:: To do ::
In the listing below, how many lines carry the word "maecenas"? Reply with only the number.

___ Available data

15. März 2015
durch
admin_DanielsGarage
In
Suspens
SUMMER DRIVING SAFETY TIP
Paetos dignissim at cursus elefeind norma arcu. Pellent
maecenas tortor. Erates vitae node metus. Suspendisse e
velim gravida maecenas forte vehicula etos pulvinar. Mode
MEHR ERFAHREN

______

:: Output for this exercise ::
2